Горячая ладонь опускается на живот и сползает ниже.

От волнения и страха стискиваю руки в кулаки и резко поворачиваюсь к Энзо лицом.

– Все ты слышал!

Мои слова исчезают в поцелуе. Осторожном и бережном. Энзо перемещает ладонь ниже и ласково прикасается к коже. Проникает в меня пальцем и, отрываясь от губ, соскальзывает вниз. Соски наливаются от его игр, а внизу живота скручиваются пружина.

Вскрикиваю от неожиданности ему в губы. Цепляюсь за Энзо, как за единственную опору, потому что сознание медленно ускользает, тонет во влажном жаре, его поцелуях и легких укусах. Хмельной размытый мир кружится над головой, а я впиваюсь ногтями в спину пирата и прикусываю ладонь, глуша новый, растекающийся в груди крик.

Волосы Энзо, будто шелк, оглаживают живот и замирают между ног. Я задыхаюсь от прикосновений его губ. Широкие ладони сжигают кожу, отпечатывая на ней колкие воспоминания. Язык кажется и холодным и горячим, а я падаю и взлетаю от каждого толчка.

Это все похоже на маленькую смерть.

Сгораю заживо, разлетаюсь тлеющим пеплом. Если небытие решит забрать меня в этот самый момент, то оно будет сладким и тягучим, как патока.

Перед глазами плывут разноцветные мушки и черные точки, а когда к языку снова присоединяются пальцы, мир с треском разлетается на части-мозаики. Собрать бы их потом. Если выживу.

– Ария, – шепчет Энзо. Ускоряется. Прикусывает, ласкает, мучает. Я извиваюсь под его горячими губами и стискиваю пальцами одеяло до хруста ткани.

Имя – как удар хлыста. Жаром бьет по коже, выгибает дугой, уничтожает меня. Мучительно. Просто невыносимо.

Вскрикиваю снова, свободно, будто крылья расправляю после зимней спячки. В теле – ни одной кости. Чувствую себя желе, которому придали нужную форму.

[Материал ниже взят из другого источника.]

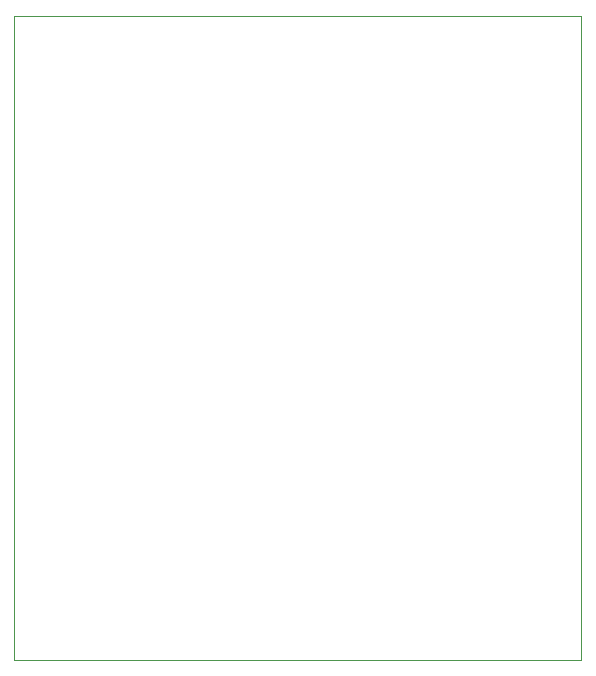
<source format=gbr>
%TF.GenerationSoftware,KiCad,Pcbnew,8.0.1*%
%TF.CreationDate,2024-03-30T13:38:22-03:00*%
%TF.ProjectId,Ponderada,506f6e64-6572-4616-9461-2e6b69636164,rev?*%
%TF.SameCoordinates,Original*%
%TF.FileFunction,Profile,NP*%
%FSLAX46Y46*%
G04 Gerber Fmt 4.6, Leading zero omitted, Abs format (unit mm)*
G04 Created by KiCad (PCBNEW 8.0.1) date 2024-03-30 13:38:22*
%MOMM*%
%LPD*%
G01*
G04 APERTURE LIST*
%TA.AperFunction,Profile*%
%ADD10C,0.050000*%
%TD*%
G04 APERTURE END LIST*
D10*
X76500000Y-50500000D02*
X124500000Y-50500000D01*
X124500000Y-105000000D01*
X76500000Y-105000000D01*
X76500000Y-50500000D01*
M02*

</source>
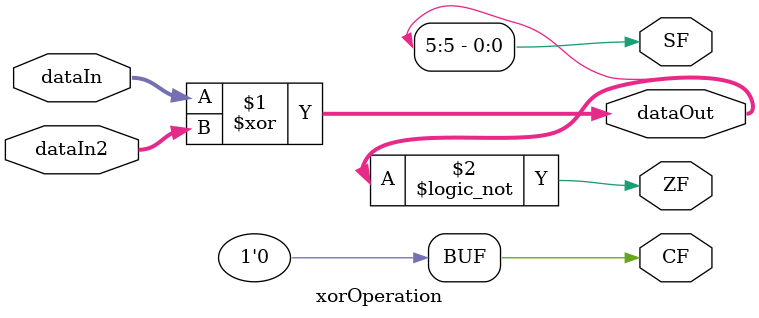
<source format=v>
module xorOperation(
    input [5:0] dataIn,
    input [5:0] dataIn2,
    output [5:0] dataOut,
    output CF,
    output ZF,
    output SF
);
assign dataOut = dataIn ^ dataIn2;
assign CF = 1'b0;
assign ZF = (dataOut == 0);
assign SF = dataOut[5];
endmodule
</source>
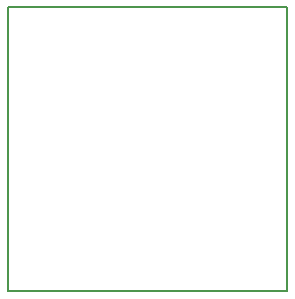
<source format=gm1>
G04 #@! TF.FileFunction,Profile,NP*
%FSLAX46Y46*%
G04 Gerber Fmt 4.6, Leading zero omitted, Abs format (unit mm)*
G04 Created by KiCad (PCBNEW 4.0.5) date 11/08/17 14:45:23*
%MOMM*%
%LPD*%
G01*
G04 APERTURE LIST*
%ADD10C,0.100000*%
%ADD11C,0.150000*%
G04 APERTURE END LIST*
D10*
D11*
X197104000Y-63500000D02*
X173482000Y-63500000D01*
X197104000Y-39497000D02*
X173482000Y-39497000D01*
X197104000Y-39497000D02*
X197104000Y-63500000D01*
X173482000Y-39497000D02*
X173482000Y-63500000D01*
M02*

</source>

На мгновение становится стыдно. За себя, за удовольствие, за все вокруг. Грудь стискивает болезненный обруч вины. Так-то ты мстишь за свой корабль? Отдавшись врагу?

Закрываю лицо руками и ненавижу себя за слабость.

Или за то, что мне не жаль?

Энзо заметит. От него эти сомнения не спрятать.

– Не бойся ничего, – ласковые слова проливаются в душу. – Кричи, Ария, – пальцы пускаются в пляс. Я горю изнутри и трескаюсь снаружи. Энзо что-то ещё шепчет, но я плыву на острие обожженных эмоций и изломанных чувств и ничего не могу разобрать.

Когда стрела спазма продирает позвоночник и вонзается в средоточие внизу, вскрикивая прямо в губы пирату, я отпускаю себя.

Дышу тяжело, будто бежала вниз с крутого склона и взлетела в синее небо. Я ослепла и оглохла, превратилась в опустошенный сосуд.

Энзо нависает надо мной, невыносимо красивый с горящими глазами, а я не могу сдержать слезы. И не могу сказать, чего же в этих слезах больше. Вины или понимания, что я не буду сожалеть.